Wrong data


I checked the dataset (DrawnUI2021: Screenshot) and I found some incorrect data with:

  1. blank input image (e.g. 6c955270-f1a3-11ea-935a-7b284523f48e_3.jpg, 6d0922e0-f1a3-11ea-935a-7b284523f48e_5.jpg)
  2. lots of wrong bounding boxes (e.g. 757d4a50-f1a3-11ea-935a-7b284523f48e.jpg, 4da2ba10-f171-11ea-9c01-ddde32c713c7.jpg, 4b678460-f1a3-11ea-935a-7b284523f48e.jpg) - Note: sometimes the width of the bounding box is outside the image

I randomly selected 300 training images and 61 of them was very terrible.

Can you please check the dataset?

Thank You & Best Regards!
Jiří Vyskočil

Post Scriptum:
I do not take questionable images into account!

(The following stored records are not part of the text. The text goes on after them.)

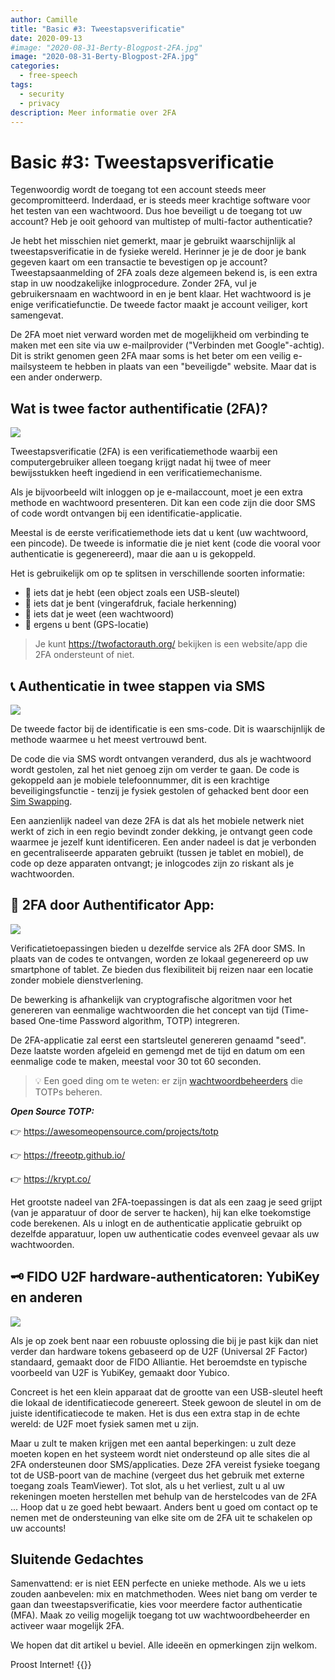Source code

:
 ```yaml
---
author: Camille
title: "Basic #3: Tweestapsverificatie"
date: 2020-09-13
#image: "2020-08-31-Berty-Blogpost-2FA.jpg"
image: "2020-08-31-Berty-Blogpost-2FA.jpg"
categories:
  - free-speech
tags:
  - security
  - privacy
description: Meer informatie over 2FA
---
```


# Basic #3: Tweestapsverificatie


Tegenwoordig wordt de toegang tot een account steeds meer gecompromitteerd. Inderdaad, er is steeds meer krachtige software voor het testen van een wachtwoord. Dus hoe beveiligt u de toegang tot uw account? Heb je ooit gehoord van multistep of multi-factor authenticatie?

Je hebt het misschien niet gemerkt, maar je gebruikt waarschijnlijk al tweestapsverificatie in de fysieke wereld. Herinner je je de door je bank gegeven kaart om een transactie te bevestigen op je account? Tweestapsaanmelding of 2FA zoals deze algemeen bekend is, is een extra stap in uw noodzakelijke inlogprocedure. Zonder 2FA, vul je gebruikersnaam en wachtwoord in en je bent klaar. Het wachtwoord is je enige verificatiefunctie. De tweede factor maakt je account veiliger, kort samengevat.

De 2FA moet niet verward worden met de mogelijkheid om verbinding te maken met een site via uw e-mailprovider ("Verbinden met Google"-achtig). Dit is strikt genomen geen 2FA maar soms is het beter om een veilig e-mailsysteem te hebben in plaats van een "beveiligde" website. Maar dat is een ander onderwerp.

## Wat is twee factor authentificatie (2FA)?

![](https://i.imgur.com/MJUVRuw.jpg)

Tweestapsverificatie (2FA) is een verificatiemethode waarbij een computergebruiker alleen toegang krijgt nadat hij twee of meer bewijsstukken heeft ingediend in een verificatiemechanisme.

Als je bijvoorbeeld wilt inloggen op je e-mailaccount, moet je een extra methode en wachtwoord presenteren. Dit kan een code zijn die door SMS of code wordt ontvangen bij een identificatie-applicatie.

Meestal is de eerste verificatiemethode iets dat u kent (uw wachtwoord, een pincode). De tweede is informatie die je niet kent (code die vooral voor authenticatie is gegenereerd), maar die aan u is gekoppeld.

Het is gebruikelijk om op te splitsen in verschillende soorten informatie:
- 🔑 iets dat je hebt (een object zoals een USB-sleutel)
- 🐾 iets dat je bent (vingerafdruk, faciale herkenning)
- 🧠 iets dat je weet (een wachtwoord)
- 📍 ergens u bent (GPS-locatie)


> Je kunt https://twofactorauth.org/ bekijken is een website/app die 2FA ondersteunt of niet.

## 📞 Authenticatie in twee stappen via SMS

![](https://i.imgur.com/uuqGxCp.jpg)


De tweede factor bij de identificatie is een sms-code. Dit is waarschijnlijk de methode waarmee u het meest vertrouwd bent.

De code die via SMS wordt ontvangen veranderd, dus als je wachtwoord wordt gestolen, zal het niet genoeg zijn om verder te gaan. De code is gekoppeld aan je mobiele telefoonnummer, dit is een krachtige beveiligingsfunctie - tenzij je fysiek gestolen of gehacked bent door een [Sim Swapping](https://berty.tech/blog/sim-swapping/).

Een aanzienlijk nadeel van deze 2FA is dat als het mobiele netwerk niet werkt of zich in een regio bevindt zonder dekking, je ontvangt geen code waarmee je jezelf kunt identificeren. Een ander nadeel is dat je verbonden en gecentraliseerde apparaten gebruikt (tussen je tablet en mobiel), de code op deze apparaten ontvangt; je inlogcodes zijn zo riskant als je wachtwoorden.


## 📱 2FA door Authentificator App:

![](https://i.imgur.com/YuRNDY0.jpg)


Verificatietoepassingen bieden u dezelfde service als 2FA door SMS. In plaats van de codes te ontvangen, worden ze lokaal gegenereerd op uw smartphone of tablet. Ze bieden dus flexibiliteit bij reizen naar een locatie zonder mobiele dienstverlening.

De bewerking is afhankelijk van cryptografische algoritmen voor het genereren van eenmalige wachtwoorden die het concept van tijd (Time-based One-time Password algorithm, TOTP) integreren.

De 2FA-applicatie zal eerst een startsleutel genereren genaamd "seed". Deze laatste worden afgeleid en gemengd met de tijd en datum om een eenmalige code te maken, meestal voor 30 tot 60 seconden.

> 💡 Een goed ding om te weten: er zijn [wachtwoordbeheerders](https://berty.tech/blog/best-password-manager/) die TOTPs beheren.

***Open Source TOTP:***

👉 https://awesomeopensource.com/projects/totp

👉 https://freeotp.github.io/

👉 https://krypt.co/

Het grootste nadeel van 2FA-toepassingen is dat als een zaag je seed grijpt (van je apparatuur of door de server te hacken), hij kan elke toekomstige code berekenen. Als u inlogt en de authenticatie applicatie gebruikt op dezelfde apparatuur, lopen uw authenticatie codes evenveel gevaar als uw wachtwoorden.


## 🗝️ FIDO U2F hardware-authenticatoren: YubiKey en anderen

![](https://i.imgur.com/ZzJa77a.png)


Als je op zoek bent naar een robuuste oplossing die bij je past kijk dan niet verder dan hardware tokens gebaseerd op de U2F (Universal 2F Factor) standaard, gemaakt door de FIDO Alliantie. Het beroemdste en typische voorbeeld van U2F is YubiKey, gemaakt door Yubico.

Concreet is het een klein apparaat dat de grootte van een USB-sleutel heeft die lokaal de identificatiecode genereert. Steek gewoon de sleutel in om de juiste identificatiecode te maken. Het is dus een extra stap in de echte wereld: de U2F moet fysiek samen met u zijn.

Maar u zult te maken krijgen met een aantal beperkingen: u zult deze moeten kopen en het systeem wordt niet ondersteund op alle sites die al 2FA ondersteunen door SMS/applicaties. Deze 2FA vereist fysieke toegang tot de USB-poort van de machine (vergeet dus het gebruik met externe toegang zoals TeamViewer). Tot slot, als u het verliest, zult u al uw rekeningen moeten herstellen met behulp van de herstelcodes van de 2FA ... Hoop dat u ze goed hebt bewaart. Anders bent u goed om contact op te nemen met de ondersteuning van elke site om de 2FA uit te schakelen op uw accounts!


## Sluitende Gedachtes

Samenvattend: er is niet EEN perfecte en unieke methode. Als we u iets zouden aanbevelen: mix en matchmethoden. Wees niet bang om verder te gaan dan tweestapsverificatie, kies voor meerdere factor authenticatie (MFA). Maak zo veilig mogelijk toegang tot uw wachtwoordbeheerder en activeer waar mogelijk 2FA.

We hopen dat dit artikel u beviel. Alle ideeën en opmerkingen zijn welkom.

Proost Internet!
{{<tweet id="1291024965630939136">}}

I mean the images with fewer annotated data (e.g. 3c0d76a0-f1a3-11ea-935a-7b284523f48e.jpg) or with bigger bounding boxes (3b27d190-f1a3-11ea-935a-7b284523f48e.jpg) than could be.

Analyzed data:


cc: @dimitri.fichou for inputs here

Thanks for the feedback and sorry for the late answer, it arrives in spams…
We expect wrong datapoints in the training set, 20% seems high but I am not surprised. We only rapidly screened the images in the training set.
Regarding bounding boxes out of image and blank input image, it should not be present, we will take a closer look and come back to you.

1 Like

Hi @vyskocj,
It seems we have more problems than expected and the data is truly wrong.
You are the only one who downloads it so far so I think it’s not too late to make the correction.
Can you wait until tomorrow for us to make more check on the dataset and reupload it with correction ?
I am very sorry for the inconvenience.